In Bennett’s reading of Luke, Jesus offers essential resources such as food and healing. The families who bring children to Jesus are like Arlene, who persists in seeking resources for her children. Jesus’ disciples are like white supremacist landlords, teachers, officers, judges, and health care workers, who discriminate against African American families and block them from getting the resources they need. Instead of the Sunday school image of a smiling white Jesus surrounded by children, Bennett imagined a dark-skinned Jesus sitting alone because his disciples have locked their arms to shut children out. She heard this Jesus confronting disciples today: “I will tell you over and over again, until you depart with your discriminatory ways. I welcome all.”[iv] While applauding Bennett for her outstanding interpretive work, I also give credit to Desmond for recording and publishing stories that sparked Bennett’s analogical imagination.

Evicted has limitations. It is not recent enough to account for the current housing crisis due to COVID-19. Students also noted that Desmond is a relatively privileged white man and wondered how that background may have shaped his way of selecting and telling stories. Even so, Evicted clearly met our expectations as a resource for building empathy and helping students interpret Luke through the lens of home and homelessness. I would also use it in a course where students can interact face-to-face with people who lack permanent homes.

Notes

[i] For more information about this project, search for other blog posts by Drs.

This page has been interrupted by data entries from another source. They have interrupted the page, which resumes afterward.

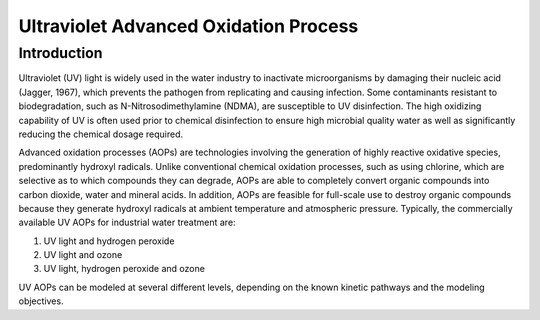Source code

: Ultraviolet Advanced Oxidation Process
======================================

Introduction
------------

Ultraviolet (UV) light is widely used in the water industry to inactivate microorganisms by damaging their nucleic acid (Jagger, 1967), which prevents the pathogen from replicating and causing infection. Some contaminants resistant to biodegradation, such as N-Nitrosodimethylamine (NDMA), are susceptible to UV disinfection. The high oxidizing capability of UV is often used prior to chemical disinfection to ensure high microbial quality water as well as significantly reducing the chemical dosage required.

Advanced oxidation processes (AOPs) are technologies involving the generation of highly reactive oxidative species, predominantly hydroxyl radicals. Unlike conventional chemical oxidation processes, such as using chlorine, which are selective as to which compounds they can degrade, AOPs are able to completely convert organic compounds into carbon dioxide, water and mineral acids. In addition, AOPs are feasible for full-scale use to destroy organic compounds because they generate hydroxyl radicals at ambient temperature and atmospheric pressure. Typically, the commercially available UV AOPs for industrial water treatment are:

1) UV light and hydrogen peroxide

2) UV light and ozone

3) UV light, hydrogen peroxide and ozone

UV AOPs can be  modeled at several different levels, depending on the known kinetic pathways and the modeling objectives.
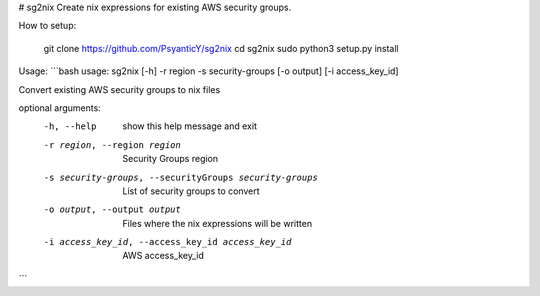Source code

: # sg2nix
Create nix expressions for existing AWS security groups.

How to setup:

        git clone https://github.com/PsyanticY/sg2nix
        cd sg2nix
        sudo python3 setup.py install


Usage:
```bash
usage: sg2nix [-h] -r region -s security-groups [-o output] [-i access_key_id]

Convert existing AWS security groups to nix files

optional arguments:
  -h, --help            show this help message and exit
  -r region, --region region
                        Security Groups region
  -s security-groups, --securityGroups security-groups
                        List of security groups to convert
  -o output, --output output
                        Files where the nix expressions will be written
  -i access_key_id, --access_key_id access_key_id
                        AWS access_key_id
```
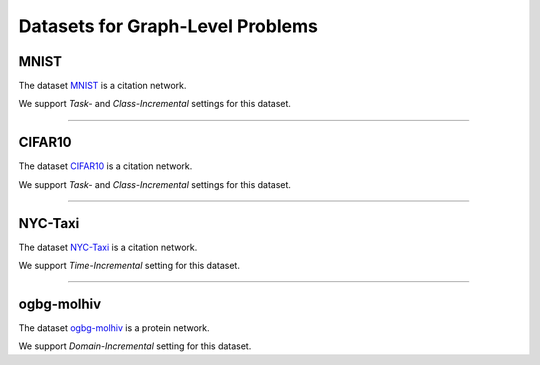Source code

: Datasets for Graph-Level Problems
===================================

.. .. toctree:: 
..     graph_datasets/mnist
..     graph_datasets/cifar10
..     graph_datasets/ogbg-molhiv
..     graph_datasets/nyc-taxi

----------
MNIST
----------
The dataset `MNIST <https://pytorch-geometric.readthedocs.io/en/latest/modules/datasets.html#torch_geometric.datasets.GNNBenchmarkDataset>`_ is a citation network.

We support `Task-` and `Class-Incremental` settings for this dataset. 

-----

----------
CIFAR10
----------
The dataset `CIFAR10 <https://pytorch-geometric.readthedocs.io/en/latest/modules/datasets.html#torch_geometric.datasets.GNNBenchmarkDataset>`_ is a citation network.

We support `Task-` and `Class-Incremental` settings for this dataset. 

-----

----------
NYC-Taxi
----------
The dataset `NYC-Taxi <https://www1.nyc.gov/site/tlc/about/tlc-trip-record-data.page>`_ is a citation network.

We support `Time-Incremental` setting for this dataset. 

-----

------------
ogbg-molhiv
------------
The dataset `ogbg-molhiv <https://ogb.stanford.edu/docs/graphprop/#ogbg-mol>`_ is a protein network.

We support `Domain-Incremental` setting for this dataset.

Mitzi J. Smith, Marcia Riggs, Mary Hess, and Daniel Ulrich, beginning with “Learning Womanist Hermeneutics during COVID-19” at https://www.wabashcenter.wabash.edu/2020/07/learning-womanist-hermeneutics-during-covid-19/.

[ii] Matthew Desmond, Evicted: Poverty and Profit in the American City (New York: Broadway Books, 2016).

[iii] Desmond, Evicted, 231-32, 282, 285-87.

[iv] Amanda Bennett, “The Disciples Discriminate: A Contemporary Reading of Luke 18:15-17” (unpublished academic paper, August 20, 2020), 14.